─── Document ───
The LIME method was originally proposed in the paper Why Should I Trust You?: Explaining the Predictions of Any Classifier (Ribeiro, Singh, and Guestrin 2016). The acronym stands for Local Interpretable Model-Agnostic Explanations. The key idea behind this method is to locally approximate a black-box model by a sparse local glass-box surrogate model, which is easier to interpret.

12.2 Intuition

The intuition behind LIME is presented in Figure 12.1. We want to understand a complex black-box model around a single instance. Here the black box model is a binary classifier and colored areas in the plot correspond to its decision regions. We are interested in instance explanation, and the instance of interest is marked with large black dot. Having some artificial dataset around this black dot we can train a glass-box model that will locally approximate the black-box model. The glass-box model may then serves as local explainer for the complex model.

We may select different classes of glass-box models, e.g. linear models. The important part is to keep it sparse and low-dimensions, this way the surrogate model is easier to explain. The most typical choices for glass-box models are regularized linear models like LASSO regression or decision trees.

(fig:limeEx) A schematic idea behind local model approximations. Colors stand for decision regions for black-box model. We want to explain model decision for the largest black point. To do this we create artificial points around point of interest and train a glass-box model. Here it's a logistic regression presented as a dashed line.

Figure 12.1: (fig:limeEx) A schematic idea behind local model approximations. Colors stand for decision regions for black-box model. We want to explain model decision for the largest black point. To do this we create artificial points around point of interest and train a glass-box model. Here it’s a logistic regression presented as a dashed line.

12.3 Method

The objective is to find a local model \(M_{*}\) that approximates a black box model \(f\) around the point of interest \(x_*\). This intuition can be formalized in a following formula

\[ M(x_{*}) = \arg \min_{g \in G} L(f, g, \Pi_{x_*}) + \Omega (g). \] For a selected instance \(x_*\) we are looking for a local model \(g\) from the class \(G\) of interpretable models. The model shall be simple so we add penalty for the model complexity measured as \(\Omega(g)\). And the white-box model \(g\) shall approximate well the black-box model \(f\) locally, where locality is defined by neighborhood \(\Pi_{x_*}\) of \(x^*\). The \(L\) stands for some goodness of fit measure like for example likelihood.
─── Information given ───
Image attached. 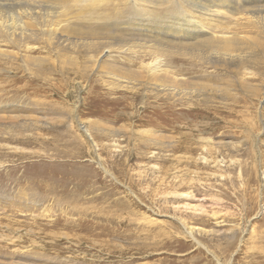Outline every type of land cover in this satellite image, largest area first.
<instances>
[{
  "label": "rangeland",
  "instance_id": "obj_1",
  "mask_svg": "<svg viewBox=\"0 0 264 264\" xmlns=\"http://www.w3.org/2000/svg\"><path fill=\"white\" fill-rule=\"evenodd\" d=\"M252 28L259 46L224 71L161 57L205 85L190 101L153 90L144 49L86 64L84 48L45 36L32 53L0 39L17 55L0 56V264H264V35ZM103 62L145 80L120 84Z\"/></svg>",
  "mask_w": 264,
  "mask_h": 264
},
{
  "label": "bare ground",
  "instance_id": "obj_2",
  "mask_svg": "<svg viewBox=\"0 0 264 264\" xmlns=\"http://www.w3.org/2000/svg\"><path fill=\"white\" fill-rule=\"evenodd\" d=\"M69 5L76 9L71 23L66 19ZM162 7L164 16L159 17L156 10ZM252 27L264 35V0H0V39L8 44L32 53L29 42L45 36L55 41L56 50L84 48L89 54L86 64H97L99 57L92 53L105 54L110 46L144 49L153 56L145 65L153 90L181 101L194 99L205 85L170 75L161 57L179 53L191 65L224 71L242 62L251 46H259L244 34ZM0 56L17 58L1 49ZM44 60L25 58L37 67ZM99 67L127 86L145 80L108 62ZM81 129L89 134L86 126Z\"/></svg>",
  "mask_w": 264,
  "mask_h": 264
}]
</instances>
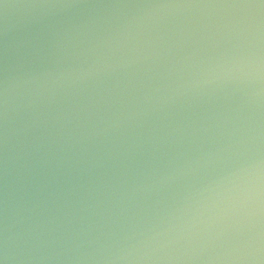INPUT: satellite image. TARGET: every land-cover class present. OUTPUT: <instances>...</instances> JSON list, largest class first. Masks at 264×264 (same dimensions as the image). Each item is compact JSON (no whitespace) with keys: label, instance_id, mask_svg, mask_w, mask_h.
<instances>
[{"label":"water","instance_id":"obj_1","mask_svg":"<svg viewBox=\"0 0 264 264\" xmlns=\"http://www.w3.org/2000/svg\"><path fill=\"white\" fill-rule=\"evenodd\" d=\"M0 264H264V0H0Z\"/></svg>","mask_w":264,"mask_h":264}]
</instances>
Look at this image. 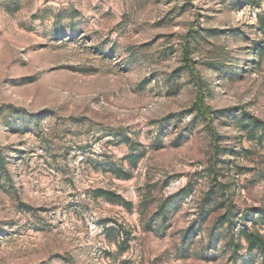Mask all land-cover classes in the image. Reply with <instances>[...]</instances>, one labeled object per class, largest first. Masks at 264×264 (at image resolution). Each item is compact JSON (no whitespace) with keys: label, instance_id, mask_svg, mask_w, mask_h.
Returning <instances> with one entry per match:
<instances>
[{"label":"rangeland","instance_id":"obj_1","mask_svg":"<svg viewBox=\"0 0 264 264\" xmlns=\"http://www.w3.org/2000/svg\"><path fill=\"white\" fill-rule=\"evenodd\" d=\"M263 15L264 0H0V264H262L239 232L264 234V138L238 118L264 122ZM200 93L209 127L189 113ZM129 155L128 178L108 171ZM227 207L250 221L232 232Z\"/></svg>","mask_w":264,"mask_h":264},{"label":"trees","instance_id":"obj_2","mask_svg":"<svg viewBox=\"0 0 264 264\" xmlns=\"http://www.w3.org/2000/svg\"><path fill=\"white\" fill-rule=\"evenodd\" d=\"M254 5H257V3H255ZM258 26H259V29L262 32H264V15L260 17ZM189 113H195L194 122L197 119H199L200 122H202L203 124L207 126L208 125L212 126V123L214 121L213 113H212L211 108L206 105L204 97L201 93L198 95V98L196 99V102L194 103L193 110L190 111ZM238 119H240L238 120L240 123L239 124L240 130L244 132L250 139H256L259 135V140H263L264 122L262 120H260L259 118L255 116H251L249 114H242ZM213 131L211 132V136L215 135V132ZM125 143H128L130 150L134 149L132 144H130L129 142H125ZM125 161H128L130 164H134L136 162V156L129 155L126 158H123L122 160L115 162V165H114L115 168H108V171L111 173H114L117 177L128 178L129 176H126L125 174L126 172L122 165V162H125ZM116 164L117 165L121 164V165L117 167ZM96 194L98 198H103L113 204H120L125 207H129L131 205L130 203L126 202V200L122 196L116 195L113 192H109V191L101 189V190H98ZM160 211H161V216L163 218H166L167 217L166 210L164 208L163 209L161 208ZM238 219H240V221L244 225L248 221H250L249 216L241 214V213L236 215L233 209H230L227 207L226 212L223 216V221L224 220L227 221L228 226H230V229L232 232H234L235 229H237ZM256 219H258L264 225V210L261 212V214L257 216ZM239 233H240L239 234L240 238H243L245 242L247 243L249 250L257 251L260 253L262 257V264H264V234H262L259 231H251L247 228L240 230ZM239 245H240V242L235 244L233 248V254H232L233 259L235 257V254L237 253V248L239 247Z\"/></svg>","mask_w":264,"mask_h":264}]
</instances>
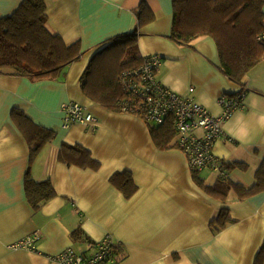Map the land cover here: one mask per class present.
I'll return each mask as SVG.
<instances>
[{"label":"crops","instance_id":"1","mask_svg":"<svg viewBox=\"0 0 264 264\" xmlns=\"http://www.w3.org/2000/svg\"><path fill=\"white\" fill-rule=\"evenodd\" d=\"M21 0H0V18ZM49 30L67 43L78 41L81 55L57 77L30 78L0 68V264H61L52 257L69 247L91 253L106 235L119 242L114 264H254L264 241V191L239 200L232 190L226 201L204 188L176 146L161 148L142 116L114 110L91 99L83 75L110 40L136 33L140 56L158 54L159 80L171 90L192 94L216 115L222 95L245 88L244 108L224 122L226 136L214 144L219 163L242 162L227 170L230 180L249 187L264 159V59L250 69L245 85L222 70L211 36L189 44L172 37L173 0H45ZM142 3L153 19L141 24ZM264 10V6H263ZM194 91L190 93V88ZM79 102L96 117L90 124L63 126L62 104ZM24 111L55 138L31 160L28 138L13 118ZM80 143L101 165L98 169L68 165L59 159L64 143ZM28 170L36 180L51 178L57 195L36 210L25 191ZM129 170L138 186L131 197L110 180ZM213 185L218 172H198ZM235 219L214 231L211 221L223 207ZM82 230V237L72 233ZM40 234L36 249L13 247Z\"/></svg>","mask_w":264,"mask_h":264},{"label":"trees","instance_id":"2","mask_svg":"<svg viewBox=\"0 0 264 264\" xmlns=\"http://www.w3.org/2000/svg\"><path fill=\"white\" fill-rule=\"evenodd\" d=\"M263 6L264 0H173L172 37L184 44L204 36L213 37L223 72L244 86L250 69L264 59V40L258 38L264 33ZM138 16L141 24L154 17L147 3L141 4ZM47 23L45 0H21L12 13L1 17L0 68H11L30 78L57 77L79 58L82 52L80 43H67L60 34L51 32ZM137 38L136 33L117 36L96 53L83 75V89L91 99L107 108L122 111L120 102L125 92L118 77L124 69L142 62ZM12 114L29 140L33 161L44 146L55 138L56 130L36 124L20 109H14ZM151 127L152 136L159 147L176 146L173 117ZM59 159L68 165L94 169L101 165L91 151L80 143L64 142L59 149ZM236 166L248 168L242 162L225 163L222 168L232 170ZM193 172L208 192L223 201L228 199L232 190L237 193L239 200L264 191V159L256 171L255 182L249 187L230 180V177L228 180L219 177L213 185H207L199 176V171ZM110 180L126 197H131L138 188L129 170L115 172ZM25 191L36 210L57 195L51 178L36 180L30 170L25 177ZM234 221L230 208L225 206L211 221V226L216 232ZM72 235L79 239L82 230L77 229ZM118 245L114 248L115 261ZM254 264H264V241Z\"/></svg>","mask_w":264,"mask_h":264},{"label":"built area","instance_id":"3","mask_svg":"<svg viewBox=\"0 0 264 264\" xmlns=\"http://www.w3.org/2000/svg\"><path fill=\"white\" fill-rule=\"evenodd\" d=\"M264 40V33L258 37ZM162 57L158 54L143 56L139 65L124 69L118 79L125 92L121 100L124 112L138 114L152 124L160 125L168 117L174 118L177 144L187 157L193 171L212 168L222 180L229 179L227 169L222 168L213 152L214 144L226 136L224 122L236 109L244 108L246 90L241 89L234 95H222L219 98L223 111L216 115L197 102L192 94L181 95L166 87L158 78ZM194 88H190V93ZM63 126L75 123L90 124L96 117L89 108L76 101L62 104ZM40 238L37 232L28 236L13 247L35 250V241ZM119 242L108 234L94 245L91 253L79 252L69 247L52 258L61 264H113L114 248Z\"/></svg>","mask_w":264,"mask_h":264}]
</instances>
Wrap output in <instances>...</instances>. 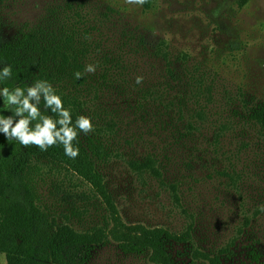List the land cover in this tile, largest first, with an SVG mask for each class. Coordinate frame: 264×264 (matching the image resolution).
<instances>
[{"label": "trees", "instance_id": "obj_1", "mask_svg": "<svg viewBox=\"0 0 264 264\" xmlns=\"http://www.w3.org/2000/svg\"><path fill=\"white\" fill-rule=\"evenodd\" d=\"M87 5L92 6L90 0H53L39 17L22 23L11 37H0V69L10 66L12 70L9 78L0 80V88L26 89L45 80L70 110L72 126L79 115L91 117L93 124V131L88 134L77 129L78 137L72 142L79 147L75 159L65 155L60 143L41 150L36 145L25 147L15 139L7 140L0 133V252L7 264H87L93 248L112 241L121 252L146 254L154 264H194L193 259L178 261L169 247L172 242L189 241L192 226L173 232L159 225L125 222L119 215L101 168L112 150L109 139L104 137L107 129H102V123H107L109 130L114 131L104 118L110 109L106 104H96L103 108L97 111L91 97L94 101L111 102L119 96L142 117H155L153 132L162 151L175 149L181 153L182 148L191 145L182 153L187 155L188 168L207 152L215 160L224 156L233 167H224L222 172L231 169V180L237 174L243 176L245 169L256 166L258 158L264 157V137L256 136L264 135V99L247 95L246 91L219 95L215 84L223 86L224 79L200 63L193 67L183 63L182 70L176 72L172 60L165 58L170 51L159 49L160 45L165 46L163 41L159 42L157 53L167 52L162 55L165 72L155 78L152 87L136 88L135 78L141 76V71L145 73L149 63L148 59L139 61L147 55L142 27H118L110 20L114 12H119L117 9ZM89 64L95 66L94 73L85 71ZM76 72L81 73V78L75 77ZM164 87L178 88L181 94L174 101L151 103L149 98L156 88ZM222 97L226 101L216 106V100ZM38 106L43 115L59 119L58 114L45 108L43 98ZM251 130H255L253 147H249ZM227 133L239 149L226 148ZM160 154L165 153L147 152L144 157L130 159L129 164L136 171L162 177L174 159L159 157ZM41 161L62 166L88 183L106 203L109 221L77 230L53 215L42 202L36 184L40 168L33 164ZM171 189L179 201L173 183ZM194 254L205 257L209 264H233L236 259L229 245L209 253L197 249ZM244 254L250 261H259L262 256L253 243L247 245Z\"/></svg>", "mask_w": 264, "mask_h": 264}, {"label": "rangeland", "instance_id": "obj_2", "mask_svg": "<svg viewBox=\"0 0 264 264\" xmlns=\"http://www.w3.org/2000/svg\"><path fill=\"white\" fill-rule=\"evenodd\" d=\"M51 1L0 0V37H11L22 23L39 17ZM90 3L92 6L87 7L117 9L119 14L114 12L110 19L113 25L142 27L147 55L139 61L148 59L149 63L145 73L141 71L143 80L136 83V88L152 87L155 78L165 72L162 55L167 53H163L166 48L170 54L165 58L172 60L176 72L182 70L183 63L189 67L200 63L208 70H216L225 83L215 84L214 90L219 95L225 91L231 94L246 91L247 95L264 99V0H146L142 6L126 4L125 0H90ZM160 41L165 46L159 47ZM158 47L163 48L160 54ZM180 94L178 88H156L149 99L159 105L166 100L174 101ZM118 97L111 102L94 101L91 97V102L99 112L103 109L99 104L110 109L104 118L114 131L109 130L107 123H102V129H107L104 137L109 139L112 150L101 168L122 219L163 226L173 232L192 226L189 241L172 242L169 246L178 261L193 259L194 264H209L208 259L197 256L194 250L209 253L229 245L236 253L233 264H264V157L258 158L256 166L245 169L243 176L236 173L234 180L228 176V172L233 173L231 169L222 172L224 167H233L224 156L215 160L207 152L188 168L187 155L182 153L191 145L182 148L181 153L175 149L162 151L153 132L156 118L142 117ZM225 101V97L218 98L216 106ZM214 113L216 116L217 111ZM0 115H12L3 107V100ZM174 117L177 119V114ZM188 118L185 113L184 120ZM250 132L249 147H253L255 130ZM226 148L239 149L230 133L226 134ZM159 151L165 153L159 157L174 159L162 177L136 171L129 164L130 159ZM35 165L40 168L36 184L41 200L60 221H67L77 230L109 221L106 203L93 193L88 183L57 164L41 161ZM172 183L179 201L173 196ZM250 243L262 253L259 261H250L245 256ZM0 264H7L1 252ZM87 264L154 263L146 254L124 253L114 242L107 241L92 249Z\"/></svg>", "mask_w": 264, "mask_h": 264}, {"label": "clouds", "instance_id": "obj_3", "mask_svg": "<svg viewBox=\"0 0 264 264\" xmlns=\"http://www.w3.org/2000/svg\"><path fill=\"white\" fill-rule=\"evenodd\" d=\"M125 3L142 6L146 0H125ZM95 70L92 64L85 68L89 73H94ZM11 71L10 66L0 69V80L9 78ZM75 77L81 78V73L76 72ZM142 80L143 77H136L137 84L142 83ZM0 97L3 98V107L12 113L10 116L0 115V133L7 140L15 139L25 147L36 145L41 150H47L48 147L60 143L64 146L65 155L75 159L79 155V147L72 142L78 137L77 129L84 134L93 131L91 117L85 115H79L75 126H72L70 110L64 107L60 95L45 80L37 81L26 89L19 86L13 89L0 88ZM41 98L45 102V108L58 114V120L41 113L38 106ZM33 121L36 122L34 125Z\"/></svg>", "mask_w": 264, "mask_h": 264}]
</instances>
───
## Set task
For each statement, say yes or no according to the LIME text, and quote the words from it that decide the answer. (a) LIME approximates a black-box model locally with a sparse glass-box surrogate. (b) In Figure 12.1 the glass-box model is a decision tree. (c) The instance of interest is marked with a large red dot.

## Task result
(a) Yes: "locally approximate a black-box model by a sparse local glass-box surrogate model"
(b) No: "Here it's a logistic regression presented as a dashed line."
(c) No: "the instance of interest is marked with large black dot"